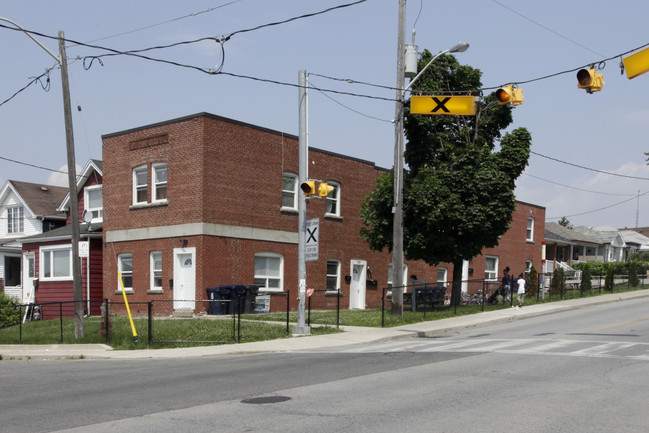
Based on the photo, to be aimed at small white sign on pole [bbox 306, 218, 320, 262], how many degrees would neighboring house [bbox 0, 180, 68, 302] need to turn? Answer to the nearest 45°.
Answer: approximately 45° to its left

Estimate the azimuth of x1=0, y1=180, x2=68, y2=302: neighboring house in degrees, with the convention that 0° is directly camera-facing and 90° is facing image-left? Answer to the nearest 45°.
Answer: approximately 45°

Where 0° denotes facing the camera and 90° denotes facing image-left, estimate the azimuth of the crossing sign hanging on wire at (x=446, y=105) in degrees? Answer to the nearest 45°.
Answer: approximately 0°
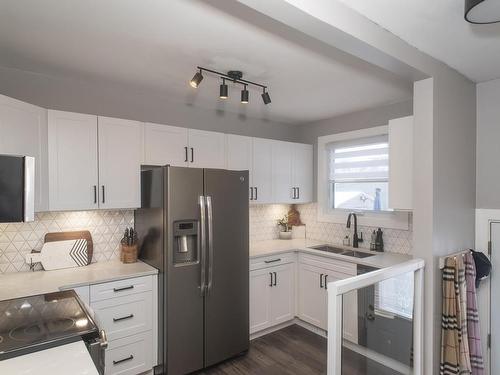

| Exercise |
Copy word for word the stretch of the records from the line containing "Estimate the azimuth of x1=0, y1=180, x2=68, y2=302: neighboring" through the end of the records, and leave the pictures out of your answer.

| Task solution |
Estimate the azimuth of x1=0, y1=180, x2=68, y2=302: neighboring house in degrees, with the convention that 0° is directly camera-facing and 90° is facing image-left? Answer to the nearest 45°.
Answer: approximately 45°

Where 0° denotes facing the camera and 90° denotes facing image-left, estimate the azimuth of the crossing sign hanging on wire at (x=446, y=105) in degrees? Answer to the nearest 45°.
Answer: approximately 0°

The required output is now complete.